Consignes:
1 – Résumez en deux phrases le texte sur les violences basées sur le genre subies par les hommes à Bujumbura.
2 – D'après le texte sur les violences basées sur le genre subies par les hommes à Bujumbura, combien de cas contre des hommes l'Association des femmes juristes a-t-elle accueillis en 2019, et sur quel total ?
3 – Poursuivez le texte sur les violences basées sur le genre subies par les hommes à Bujumbura à partir de l'endroit où il s'arrête.

Texte fourni:
* * *

Plus de 100 cas de violences basées sur le genre contre les hommes ont été enregistrés par deux centres à Bujumbura en 2019.
Viol, violences physiques et économiques sont les principales formes de violence que subissent les hommes. Le centre Seruka affirme avoir enregistré 91 cas de VBG contre les hommes en 2019. Plus de 95% de ces cas sont des violences sexuelles sur les garçons âgés de 5 à 15 ans. Quelques cas aussi d’hommes de plus de 20 ans ou d’une trentaine d’années violés. Beaucoup de victimes proviennent de Bujumbura et des provinces limitrophes, Bubanza Cibitoke et Rumonge.
L’association des femmes juristes (AFJ) a accueilli 20 cas de VBG contre les hommes sur un total de 772 cas en 2019. Les violences économiques dominent.
Dr Scholastique Rubarika, assistante médicale, qui accueille en premier les victimes décrit l’état dans lequel elles débarquent : une honte énorme surtout chez les hommes plus ou moins âgés qui ont subi un viol. La victime perd complétement son estime de soi. Il ne se sent plus « homme ». Il ne s’attendait pas le moins du monde à être violé. Ils croient que c’est l’affaire des femmes. Il est énormément traumatisé, suite au rapport anal, explique ce médecin.

* * *

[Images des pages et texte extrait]

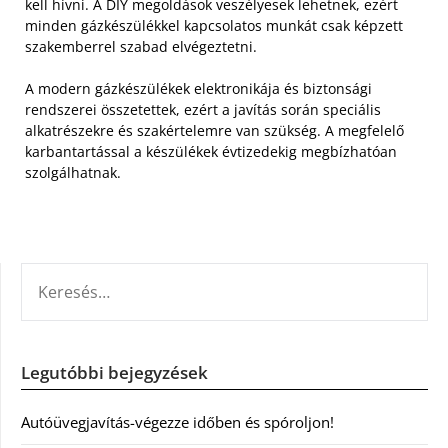
kell hívni. A DIY megoldások veszélyesek lehetnek, ezért
minden gázkészülékkel kapcsolatos munkát csak képzett
szakemberrel szabad elvégeztetni.
A modern gázkészülékek elektronikája és biztonsági
rendszerei összetettek, ezért a javítás során speciális
alkatrészekre és szakértelemre van szükség. A megfelelő
karbantartással a készülékek évtizedekig megbízhatóan
szolgálhatnak.
KERESÉS:
Legutóbbi bejegyzések
Autóüvegjavítás-végezze időben és spóroljon!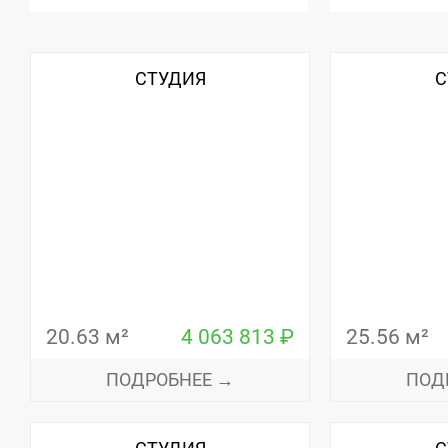
СТУДИЯ
С
20.63 м²
4 063 813 ₽
25.56 м²
ПОДРОБНЕЕ →
ПОД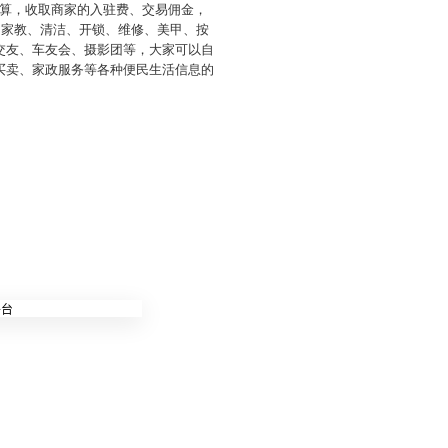
算，收取商家的入驻费、交易佣金，
、家教、清洁、开锁、维修、美甲、按
交友、车友会、摄影团等，大家可以自
买卖、家政服务等各种便民生活信息的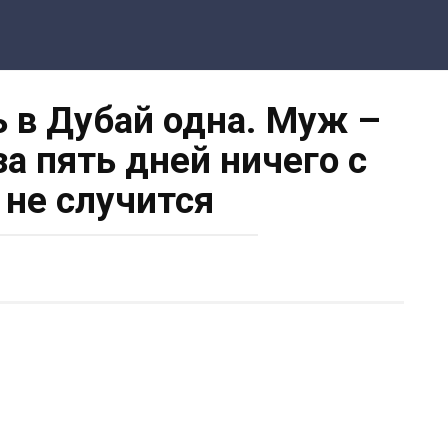
ь в Дубай одна. Муж –
за пять дней ничего с
 не случится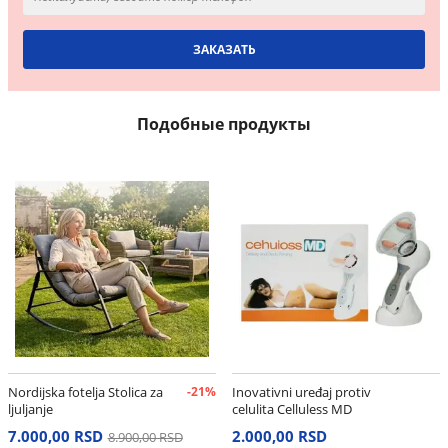
Подобные продукты
Nordijska fotelja Stolica za
-21%
Inovativni uređaj protiv
ljuljanje
celulita Celluless MD
7.000,00 RSD
2.000,00 RSD
8.900,00 RSD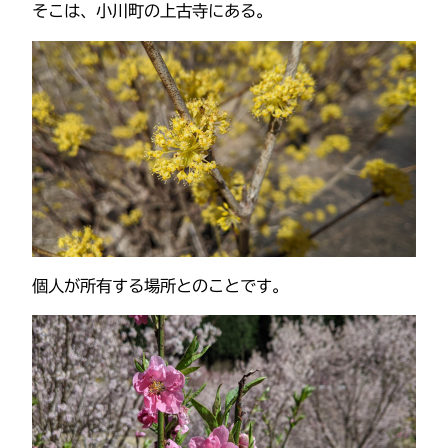
そこは、小川町の上古寺にある。
個人が所有する場所とのことです。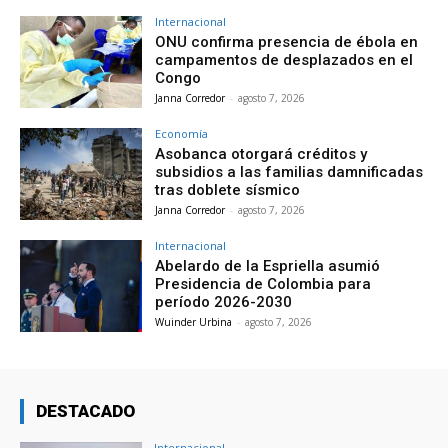
Internacional
ONU confirma presencia de ébola en
campamentos de desplazados en el
Congo
Janna Corredor
-
agosto 7, 2026
Economía
Asobanca otorgará créditos y
subsidios a las familias damnificadas
tras doblete sísmico
Janna Corredor
-
agosto 7, 2026
Internacional
Abelardo de la Espriella asumió
Presidencia de Colombia para
período 2026-2030
Wuinder Urbina
-
agosto 7, 2026
DESTACADO
Internacional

* * *

Réponses:
1 – Deux centres de Bujumbura ont enregistré plus de 100 cas de violences basées sur le genre contre des hommes en 2019 : 91 au centre Seruka, en majorité des violences sexuelles sur des garçons de 5 à 15 ans, et 20 à l'Association des femmes juristes, surtout des violences économiques. Selon la Dr Scholastique Rubarika, les hommes violés arrivent avec une honte énorme, une perte complète de l'estime de soi et un traumatisme profond.

2 – Elle en a accueilli 20 sur un total de 772 cas.

3 –
Elle fait savoir que les hommes sont très réticents à demander une assistance. Par conséquent, les victimes arrivent tardivement, après le délai de protection contre les maladies sexuellement transmissibles, 48 heures. « Et quand on l’explique aux victimes, elles ont du mal à l’accepter. Sous le choc, ils veulent à tout prix avoir les médicaments alors que ce n’est plus possible».
Elle souligne un autre défi : « Il arrive que la victime vienne avec l’auteur ou sa famille. Ils se chamaillent au bureau, attendant de moi que je fasse la juge. Alors je ne suis là que pour soigner. Dans ce cas, nous sommes énormément désemparés.»
Dr Rubarika évoque aussi un manque de médicaments de temps à autre. De surcroît, il faut qu’elle soit éveillée 24h/24, car à tout moment, une victime peut débarquer.
Quid des causes ?
La psychologue Aline Shemezimana qui donne une assistance médicale explique que les enfants sont naturellement vulnérables. C’est pourquoi ils sont plus touchés par le viol. « Il est plus facile de corrompre moralement les enfants que les adultes. Par manque de maturité, ils acceptent car ils ignorent ce qu’ils font».
Pourquoi le viol sur les garçons ou les hommes ? Cette assistante psychologique explique que l’auteur veut découvrir comment fonctionne son corps. D’autant plus que dans l’éducation burundaise, la sexualité est un sujet tabou. Les parents n’osent pas en parler. « Puisque le garçon, au stade de la puberté, ignore comment fonctionne son corps, il ignore qu’il ne peut pas approcher un autre garçon». Et comme souvent les enfants de même sexe jouent ensemble, il lui sera facile d’explorer celui qui est tout près. Quand l’enfant grandit, ce comportement diminue.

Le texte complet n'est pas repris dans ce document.